*** Opening Input records ***
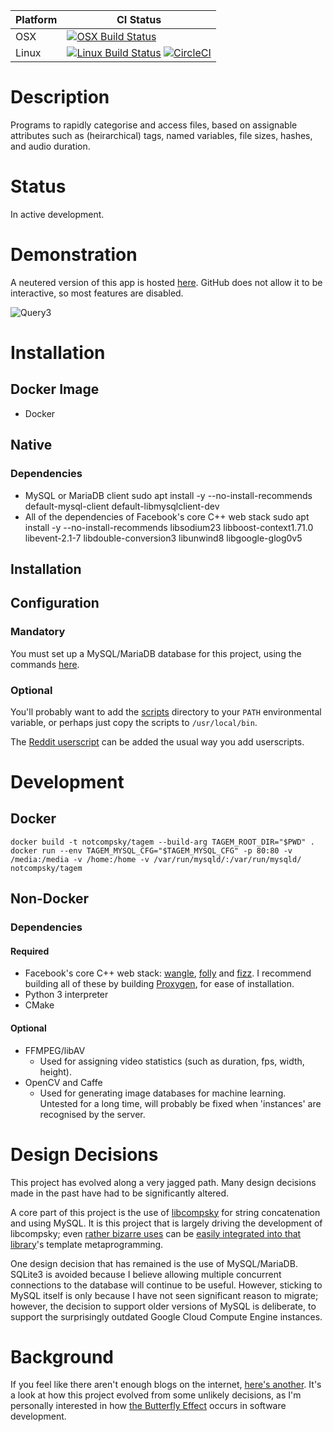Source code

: Platform | CI Status
---------|----------
OSX      | [![OSX Build Status](http://badges.herokuapp.com/travis/NotCompsky/tagem?env=BADGE=osx&label=build&branch=master)](https://travis-ci.org/NotCompsky/tagem)
Linux    | [![Linux Build Status](http://badges.herokuapp.com/travis/NotCompsky/tagem?env=BADGE=linux&label=build&branch=master)](https://travis-ci.org/NotCompsky/tagem) [![CircleCI](https://circleci.com/gh/NotCompsky/tagem.svg?style=shield)](https://circleci.com/gh/NotCompsky/tagem)

# Description

Programs to rapidly categorise and access files, based on assignable attributes such as (heirarchical) tags, named variables, file sizes, hashes, and audio duration.

# Status

In active development.

# Demonstration

A neutered version of this app is hosted [here](https://notcompsky.github.io/tagem-eg/). GitHub does not allow it to be interactive, so most features are disabled.

![Query3](https://user-images.githubusercontent.com/30552567/86843555-a000e380-c09e-11ea-9a0d-5a5e4ae38261.png)

# Installation

## Docker Image

* Docker

## Native

### Dependencies

* MySQL or MariaDB client
    sudo apt install -y --no-install-recommends default-mysql-client default-libmysqlclient-dev
* All of the dependencies of Facebook's core C++ web stack
    sudo apt install -y --no-install-recommends libsodium23 libboost-context1.71.0 libevent-2.1-7 libdouble-conversion3 libunwind8 libgoogle-glog0v5 

## Installation

## Configuration

### Mandatory

You must set up a MySQL/MariaDB database for this project, using the commands [here](utils/src/init.sql).



### Optional

You'll probably want to add the [scripts](scripts/) directory to your `PATH` environmental variable, or perhaps just copy the scripts to `/usr/local/bin`.

The [Reddit userscript](browser-extensions/userscripts/reddit.js) can be added the usual way you add userscripts.

# Development

## Docker

    docker build -t notcompsky/tagem --build-arg TAGEM_ROOT_DIR="$PWD" .
    docker run --env TAGEM_MYSQL_CFG="$TAGEM_MYSQL_CFG" -p 80:80 -v /media:/media -v /home:/home -v /var/run/mysqld/:/var/run/mysqld/ notcompsky/tagem

## Non-Docker

### Dependencies

#### Required

* Facebook's core C++ web stack: [wangle](https://github.com/facebook/wangle), [folly](https://github.com/facebook/folly) and [fizz](https://github.com/facebookincubator/fizz). I recommend building all of these by building [Proxygen](https://github.com/facebook/proxygen), for ease of installation.
* Python 3 interpreter
* CMake

#### Optional

* FFMPEG/libAV
    * Used for assigning video statistics (such as duration, fps, width, height).
* OpenCV and Caffe
    * Used for generating image databases for machine learning. Untested for a long time, will probably be fixed when 'instances' are recognised by the server.

# Design Decisions

This project has evolved along a very jagged path. Many design decisions made in the past have had to be significantly altered.

A core part of this project is the use of [libcompsky](https://github.com/NotCompsky/libcompsky) for string concatenation and using MySQL. It is this project that is largely driving the development of libcompsky; even [rather bizarre uses]() can be [easily integrated into that library](https://github.com/NotCompsky/libcompsky/blob/5da03a9743cfecc5ff9b594c25f67e1aa5b4071c/include/compsky/mysql/alternating_qry.hpp)'s template metaprogramming.

One design decision that has remained is the use of MySQL/MariaDB. SQLite3 is avoided because I believe allowing multiple concurrent connections to the database will continue to be useful. However, sticking to MySQL itself is only because I have not seen significant reason to migrate; however, the decision to support older versions of MySQL is deliberate, to support the surprisingly outdated Google Cloud Compute Engine instances.

# Background

If you feel like there aren't enough blogs on the internet, [here's another](https://gist.github.com/NotCompsky/f1ab63fa2f191b156b9187b111449d20). It's a look at how this project evolved from some unlikely decisions, as I'm personally interested in how [the Butterfly Effect](https://en.wikipedia.org/wiki/Butterfly_effect) occurs in software development.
*** Closing Input records ***
● **Goal of the exercise**:
Transcribe the data above line for line, keeping every character as it stands, and omit the pictures from your transcription.

● **Response to the task**:
Source code

: Platform | CI Status
---------|----------
OSX      | [![OSX Build Status](http://badges.herokuapp.com/travis/NotCompsky/tagem?env=BADGE=osx&label=build&branch=master)](https://travis-ci.org/NotCompsky/tagem)
Linux    | [![Linux Build Status](http://badges.herokuapp.com/travis/NotCompsky/tagem?env=BADGE=linux&label=build&branch=master)](https://travis-ci.org/NotCompsky/tagem) [![CircleCI](https://circleci.com/gh/NotCompsky/tagem.svg?style=shield)](https://circleci.com/gh/NotCompsky/tagem)

# Description

Programs to rapidly categorise and access files, based on assignable attributes such as (heirarchical) tags, named variables, file sizes, hashes, and audio duration.

# Status

In active development.

# Demonstration

A neutered version of this app is hosted [here](https://notcompsky.github.io/tagem-eg/). GitHub does not allow it to be interactive, so most features are disabled.

![Query3](https://user-images.githubusercontent.com/30552567/86843555-a000e380-c09e-11ea-9a0d-5a5e4ae38261.png)

# Installation

## Docker Image

* Docker

## Native

### Dependencies

* MySQL or MariaDB client
    sudo apt install -y --no-install-recommends default-mysql-client default-libmysqlclient-dev
* All of the dependencies of Facebook's core C++ web stack
    sudo apt install -y --no-install-recommends libsodium23 libboost-context1.71.0 libevent-2.1-7 libdouble-conversion3 libunwind8 libgoogle-glog0v5 

## Installation

## Configuration

### Mandatory

You must set up a MySQL/MariaDB database for this project, using the commands [here](utils/src/init.sql).



### Optional

You'll probably want to add the [scripts](scripts/) directory to your `PATH` environmental variable, or perhaps just copy the scripts to `/usr/local/bin`.

The [Reddit userscript](browser-extensions/userscripts/reddit.js) can be added the usual way you add userscripts.

# Development

## Docker

    docker build -t notcompsky/tagem --build-arg TAGEM_ROOT_DIR="$PWD" .
    docker run --env TAGEM_MYSQL_CFG="$TAGEM_MYSQL_CFG" -p 80:80 -v /media:/media -v /home:/home -v /var/run/mysqld/:/var/run/mysqld/ notcompsky/tagem

## Non-Docker

### Dependencies

#### Required

* Facebook's core C++ web stack: [wangle](https://github.com/facebook/wangle), [folly](https://github.com/facebook/folly) and [fizz](https://github.com/facebookincubator/fizz). I recommend building all of these by building [Proxygen](https://github.com/facebook/proxygen), for ease of installation.
* Python 3 interpreter
* CMake

#### Optional

* FFMPEG/libAV
    * Used for assigning video statistics (such as duration, fps, width, height).
* OpenCV and Caffe
    * Used for generating image databases for machine learning. Untested for a long time, will probably be fixed when 'instances' are recognised by the server.

# Design Decisions

This project has evolved along a very jagged path. Many design decisions made in the past have had to be significantly altered.

A core part of this project is the use of [libcompsky](https://github.com/NotCompsky/libcompsky) for string concatenation and using MySQL. It is this project that is largely driving the development of libcompsky; even [rather bizarre uses]() can be [easily integrated into that library](https://github.com/NotCompsky/libcompsky/blob/5da03a9743cfecc5ff9b594c25f67e1aa5b4071c/include/compsky/mysql/alternating_qry.hpp)'s template metaprogramming.

One design decision that has remained is the use of MySQL/MariaDB. SQLite3 is avoided because I believe allowing multiple concurrent connections to the database will continue to be useful. However, sticking to MySQL itself is only because I have not seen significant reason to migrate; however, the decision to support older versions of MySQL is deliberate, to support the surprisingly outdated Google Cloud Compute Engine instances.

# Background

If you feel like there aren't enough blogs on the internet, [here's another](https://gist.github.com/NotCompsky/f1ab63fa2f191b156b9187b111449d20). It's a look at how this project evolved from some unlikely decisions, as I'm personally interested in how [the Butterfly Effect](https://en.wikipedia.org/wiki/Butterfly_effect) occurs in software development.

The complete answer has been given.